Also, to make getting through security go a lot faster, keep the items you have to pull out at the checkpoint easy to access. Put your plastic bags at the top of your carry-ons so you can open the bag and grab and go. The TSA allows you to bring more than 3.4 ounces of baby formula, breast milk or juice through the security checkpoint if you separate the items from the liquids, gels and aerosols in your quart-size zip-top bag, if you declare that you have those items to security officers at the checkpoint and if you present the items for additional inspection when you reach the X-ray.

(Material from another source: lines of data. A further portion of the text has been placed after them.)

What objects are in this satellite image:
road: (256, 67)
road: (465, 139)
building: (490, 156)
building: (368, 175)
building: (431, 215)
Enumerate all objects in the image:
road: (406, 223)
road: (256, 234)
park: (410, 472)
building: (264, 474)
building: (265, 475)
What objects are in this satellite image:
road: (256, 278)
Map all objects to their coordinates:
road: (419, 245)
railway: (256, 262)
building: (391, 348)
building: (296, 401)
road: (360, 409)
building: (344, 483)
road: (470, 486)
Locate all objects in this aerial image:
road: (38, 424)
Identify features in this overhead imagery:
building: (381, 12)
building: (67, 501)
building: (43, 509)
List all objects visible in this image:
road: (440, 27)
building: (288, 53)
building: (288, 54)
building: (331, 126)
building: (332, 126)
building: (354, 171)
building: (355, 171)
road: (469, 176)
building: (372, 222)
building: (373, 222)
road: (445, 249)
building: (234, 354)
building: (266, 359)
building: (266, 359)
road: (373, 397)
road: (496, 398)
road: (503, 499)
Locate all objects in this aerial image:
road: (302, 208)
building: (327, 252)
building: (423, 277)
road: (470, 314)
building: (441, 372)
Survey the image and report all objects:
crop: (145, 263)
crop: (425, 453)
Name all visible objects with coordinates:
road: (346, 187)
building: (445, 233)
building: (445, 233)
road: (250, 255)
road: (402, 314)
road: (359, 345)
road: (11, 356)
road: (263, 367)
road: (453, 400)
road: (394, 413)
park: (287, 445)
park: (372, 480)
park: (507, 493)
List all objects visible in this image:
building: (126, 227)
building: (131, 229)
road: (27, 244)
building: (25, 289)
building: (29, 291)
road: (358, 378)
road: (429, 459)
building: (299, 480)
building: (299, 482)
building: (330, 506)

Traveling by car? Make sure toys and snacks are within arm’s reach and have a diaper bag packed for the bathroom, restaurant and sightseeing breaks.

Whether you’re hopping on a plane, bus, car or train, you may want to schedule the journey during your child’s naptime or bedtime (if he’ll sleep away from his crib)—sleeping babies don’t get bored—and bring along pj’s, books or anything else included in your usual routine. The more baby feels at home, the easier the journey.

Infant hot spots

Haven’t picked your trip yet? These locales are all set up for baby’s first voyage.

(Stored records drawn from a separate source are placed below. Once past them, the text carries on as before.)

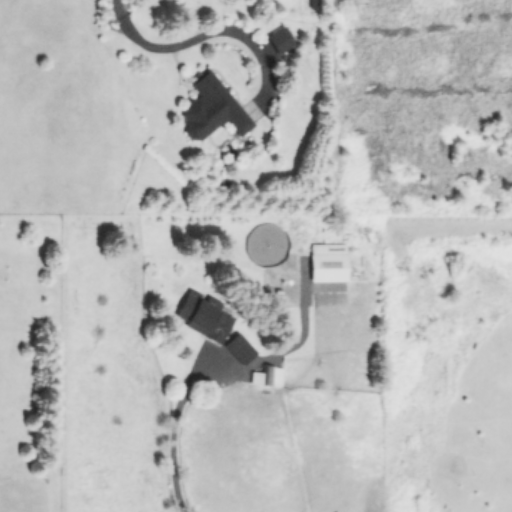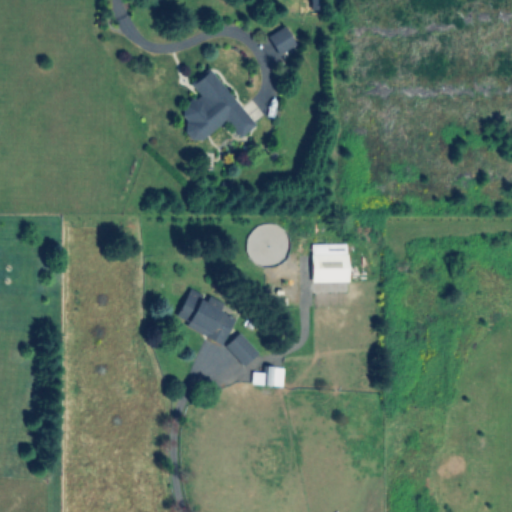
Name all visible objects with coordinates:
road: (199, 35)
building: (279, 39)
building: (210, 108)
building: (326, 262)
building: (202, 316)
building: (238, 348)
building: (265, 375)
road: (169, 431)
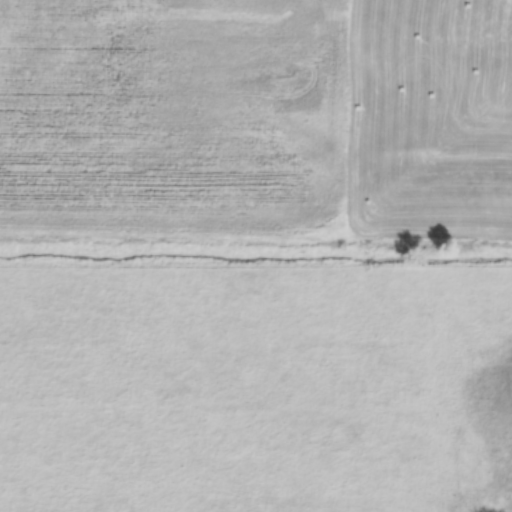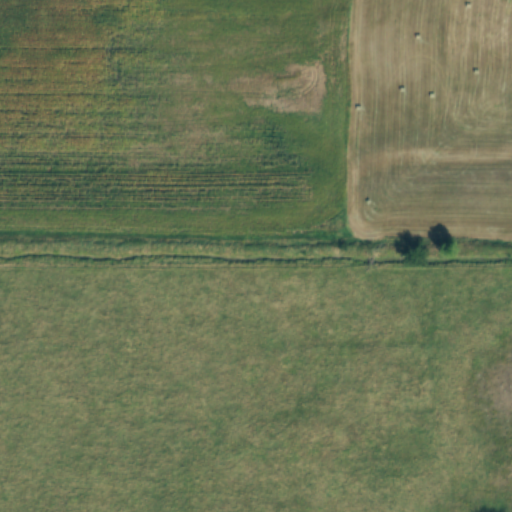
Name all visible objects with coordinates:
crop: (176, 109)
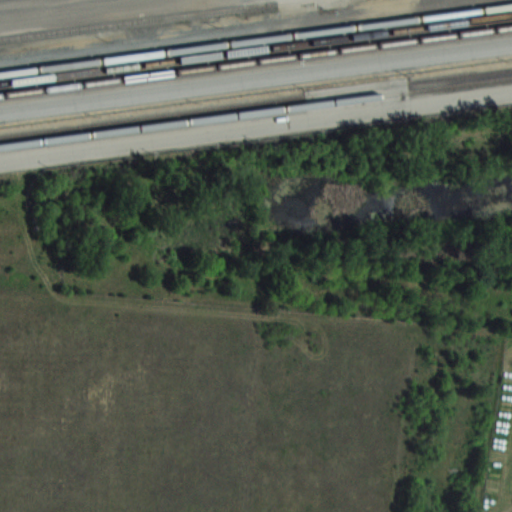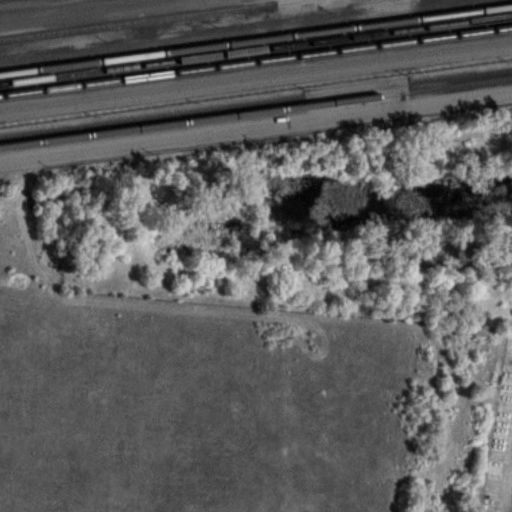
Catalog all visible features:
railway: (141, 18)
railway: (256, 39)
railway: (256, 49)
railway: (256, 60)
railway: (256, 101)
railway: (256, 110)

> Club Med has Baby Club Med programs at 17 different destinations worldwide, offering stage-specific child care for babies four months and older, plus special play areas, baby convenience rooms and lots of available gear for your room.

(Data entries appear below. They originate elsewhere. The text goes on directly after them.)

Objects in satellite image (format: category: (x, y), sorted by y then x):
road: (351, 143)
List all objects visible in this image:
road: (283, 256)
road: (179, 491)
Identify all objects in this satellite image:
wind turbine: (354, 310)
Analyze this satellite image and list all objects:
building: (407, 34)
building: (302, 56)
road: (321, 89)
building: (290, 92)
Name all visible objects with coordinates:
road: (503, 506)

> Beaches resorts in Jamaica and Turks and Caicos offer a Kids Camp, which provides infant and toddler child care with certified nannies. Also, the resorts’ Sesame Street at Beaches programs and Sesame Street Character Breakfasts are all the rage with the diaper-wearing set.

> Four Seasons hotels are a favorite among baby bearers—the luxury chain spans six continents and many locations supply pint-size welcome amenities like tiny bathrobes, baby baths, baby food, strollers, teddy bears and nightlights too!

Dealing with flight frustrations

Airline restrictions and cutbacks can make traveling with baby a pain. Try these tips for a smoother ride, straight from real moms.

> Liquid limitations: “TSA allows milk, formula and juice. If you need more than one or two bottles, carry empty bottles and fill them on the other side of security. Airport bars will fill your bottles with water for free.” — Maggie B.

> Baggage restrictions: “We ordered the diapers, wipes and formula to be delivered to our destination. That saved a ton of space.” — Penelope M.

> Big delays: “Always make sure you have extra supplies: clothes for you and baby, diapers and wipes, small toys/books.” —Sara R.

> Expensive airplane food: “I bring granola bars, animal crackers, Fig Newtons, Goldfish — stuff we both can eat.” — Caren D.

> Security checkpoint madness: “The best thing for us was to keep our son in the stroller until the last minute. I then walked through with him and put him right back in the stroller before picking up our other things.” — Krista B.

> Crowded planes: “You don’t have to board early. Remember that it takes 30-plus minutes for everyone else to board, and all of that is just extra time your child will be spending in a cramped seat getting antsy.” — Lori R.